The Magellanic Clouds

By Betty Robinson, bettyrrobinson.ca

Our home galaxy, the Milky Way, has two satellite galaxies in orbit about it. They don’t look like the typical pinwheel, or spiral, images of galaxies we are familiar with. The satellite galaxies look like clouds, and they have come to be known as the Magellanic Clouds, named after the Portuguese explorer Ferdinand Magellan. While in the Southern Hemisphere during Magellan’s first trip around the world, from 1519 to 1522, he and the crew observed these celestial objects. However, the Indigenous peoples in the Southern Hemisphere had been observing them for thousands of years. They are known simply as the Large Magellanic Cloud (LMC) and the Small Magellanic Cloud (SMC). They can only be seen in the Southern Hemisphere, and you don’t need binoculars to see them! Scientists think that the SMC is actually orbiting the LMC.

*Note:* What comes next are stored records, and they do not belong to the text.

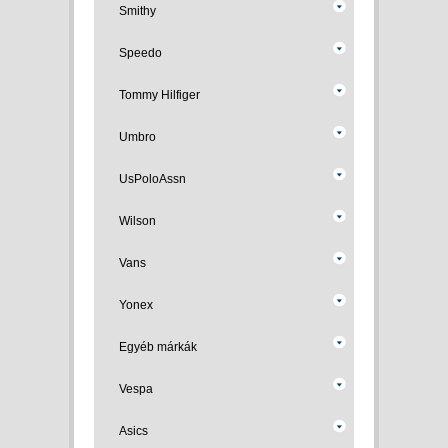
Smithy
Speedo
Tommy Hilfiger
Umbro
UsPoloAssn
Wilson
Vans
Yonex
Egyéb márkák
Vespa
Asics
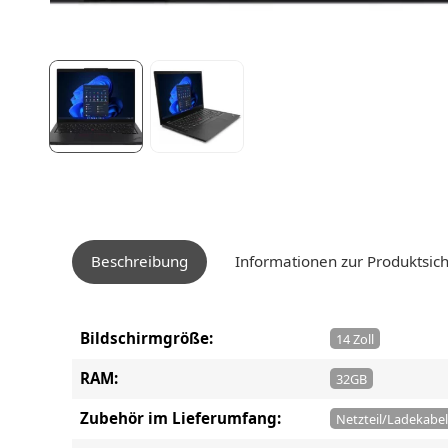
Beschreibung
Informationen zur Produktsich
Bildschirmgröße:
14 Zoll
RAM:
32GB
Zubehör im Lieferumfang:
Netzteil/Ladekabel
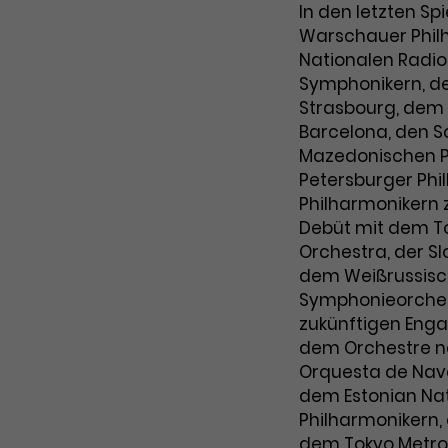
In den letzten Sp
Warschauer Phil
Nationalen Radio
Symphonikern, d
Strasbourg, dem
Barcelona, den S
Mazedonischen Ph
Petersburger Ph
Philharmonikern 
Debüt mit dem T
Orchestra, der S
dem Weißrussisc
Symphonieorchest
zukünftigen Eng
dem Orchestre na
Orquesta de Nav
dem Estonian Na
Philharmonikern
dem Tokyo Metro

The bright object to the left of the Small Magellanic Cloud is a globular star cluster in our own galaxy. The star cluster is called 47 Tucanae. Credit: ESO/S. Brunier – ESO, CC BY 4.0, https://commons.wikimedia.org/w/index.php?curid=7668531

The Magellanic Clouds are among the closest galaxies to the Milky Way: The LMC is about 160,000 light years away from us, and the SMC is farther, about 190,000 years away. (The closest galaxy is the Sagittarius Dwarf Elliptical Galaxy, at 65,230 light years.) They are about 75,000 light years apart. Recall that a light year is the distance that light travels in one year, about 9.7 trillion kilometres. They are a lot smaller than the Milky Way, too. The Milky Way is about 20 times the diameter of the SMC, and about 10 times the diameter of the LMC.

This manipulated image shows where the Magellanic Clouds are in relation to the Milky Way. If we could look down on everything from above, this is what we would see. Credit: Nina McCurdy / Nick Risinger / NASA. Not to scale.

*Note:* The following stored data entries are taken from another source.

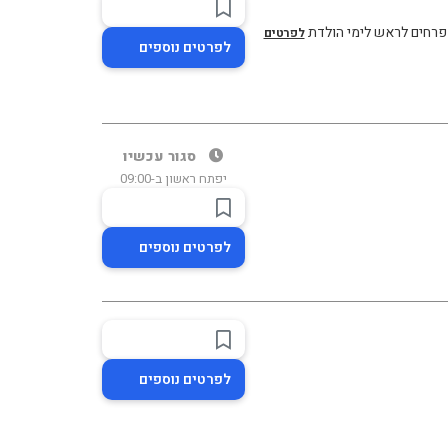
י פרחים לראש לימי הולדת
לפרטים
לפרטים נוספים
סגור עכשיו
יפתח ראשון ב-09:00
לפרטים נוספים
לפרטים נוספים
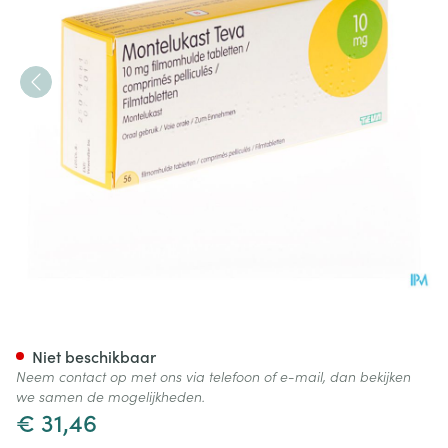
Montelukast Teva 10mg Filmo
Niet beschikbaar
Neem contact op met ons via telefoon of e-mail, dan bekijken
we samen de mogelijkheden.
€ 31,46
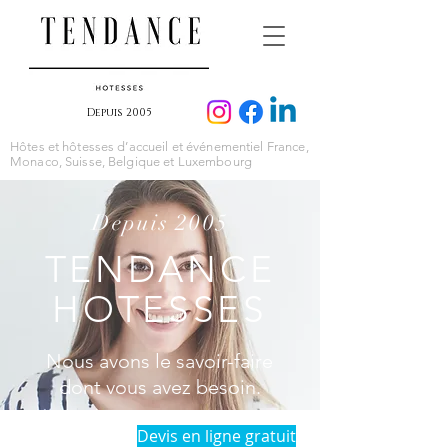
Depuis 2005
Hôtes et hôtesses d’accueil et événementiel France,
Monaco, Suisse, Belgique et Luxembourg
Depuis 2005
TENDANCE
HOTESSES
Nous avons le savoir-faire
dont vous avez besoin.
Devis en ligne gratuit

Because of their loosely defined shape and their size, the Magellanic Clouds are classified as irregular dwarf galaxies. The Milky Way is classified as a spiral galaxy. Another galaxy shape is elliptical. There are further subclassifications.

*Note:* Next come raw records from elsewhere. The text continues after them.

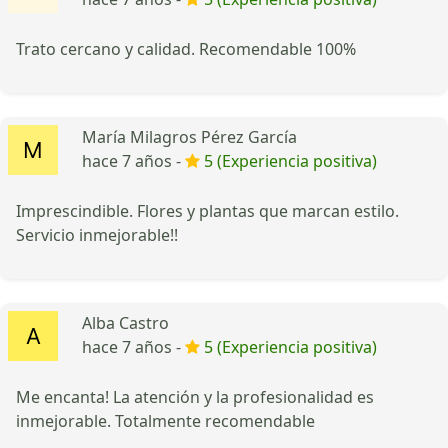
Trato cercano y calidad. Recomendable 100%
María Milagros Pérez García
hace 7 años -
5 (Experiencia positiva)
Imprescindible. Flores y plantas que marcan estilo.
Servicio inmejorable!!
Alba Castro
hace 7 años -
5 (Experiencia positiva)
Me encanta! La atención y la profesionalidad es
inmejorable. Totalmente recomendable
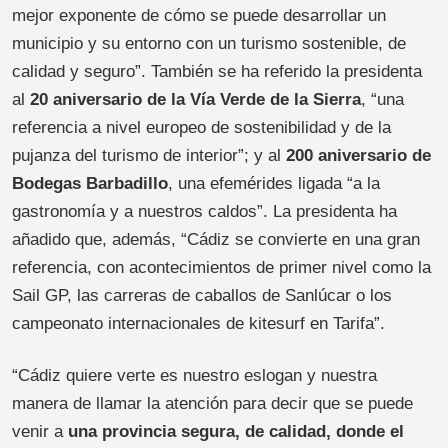
mejor exponente de cómo se puede desarrollar un
municipio y su entorno con un turismo sostenible, de
calidad y seguro”. También se ha referido la presidenta
al
20 aniversario de la Vía Verde de la Sierra
, “una
referencia a nivel europeo de sostenibilidad y de la
pujanza del turismo de interior”; y al
200 aniversario de
Bodegas Barbadillo
, una efemérides ligada “a la
gastronomía y a nuestros caldos”. La presidenta ha
añadido que, además, “Cádiz se convierte en una gran
referencia, con acontecimientos de primer nivel como la
Sail GP, las carreras de caballos de Sanlúcar o los
campeonato internacionales de kitesurf en Tarifa”.
“Cádiz quiere verte es nuestro eslogan y nuestra
manera de llamar la atención para decir que se puede
venir a
una provincia segura, de calidad, donde el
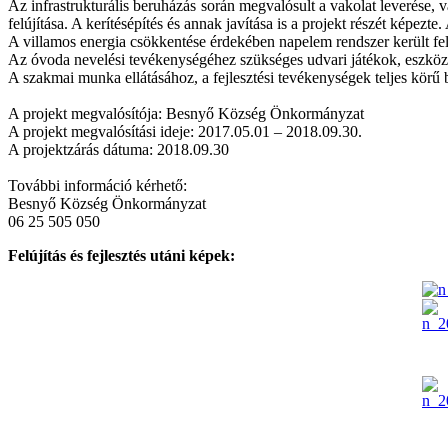
Az infrastrukturális beruházás során megvalósult a vakolat leverése, 
felújítása. A kerítésépítés és annak javítása is a projekt részét képezt
A villamos energia csökkentése érdekében napelem rendszer került fel
Az óvoda nevelési tevékenységéhez szükséges udvari játékok, eszközök
A szakmai munka ellátásához, a fejlesztési tevékenységek teljes körű b
A projekt megvalósítója: Besnyő Község Önkormányzat
A projekt megvalósítási ideje: 2017.05.01 – 2018.09.30.
A projektzárás dátuma: 2018.09.30
További információ kérhető:
Besnyő Község Önkormányzat
06 25 505 050
Felújítás és fejlesztés utáni képek:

While the Magellanic Clouds are thought to have been formed at the same time as our own galaxy, about 14 billion years ago, they have only been in orbit around the Milky Way for about 1.5 billion years. The Milky Way’s gravity would have “captured” the two galaxies. In fact, for the clouds to orbit the Milky Way, it would take about 4 billion years. Since they have only been in orbit for 1.5 billion years, we might be seeing them after their initial capture. They may not have even made one complete orbit yet.

Further, there are gravitational, or tidal, forces at work, that result in a lot of tugging and pulling between the two clouds and between the clouds and the Milky Way. Scientists think the LMC-SMC system could be on a collision course with the Milky Way, although the collision won’t happen for another 2.4 billion years. The collision could disturb the supermassive black hole at the centre of our galaxy, causing it to consume more gas and other matter and increase in size. Stars closer to the black hole could get kicked out of the galaxy.

So, if something is classified as a galaxy, does it automatically have the same composition as all other galaxies? Nope. Apart from shape and size, the Magellanic Clouds differ in two more important ways from the Milky Way: the clouds have more hydrogen and helium than our home galaxy does, but less metal. There is a similarity, though: the Magellanic Clouds and the Milky Way both contain a range of very young stars to very old stars. This points to a long history of stellar formation.

In February 1987, Canadian astronomer Ian Shelton discovered a supernova in the LMC from the University of Toronto observatory in Chile. This is the closest supernova visible for study since the invention of the telescope. Astronomers continue to observe the supernova remnant with ground-based telescopes and telescopes in space.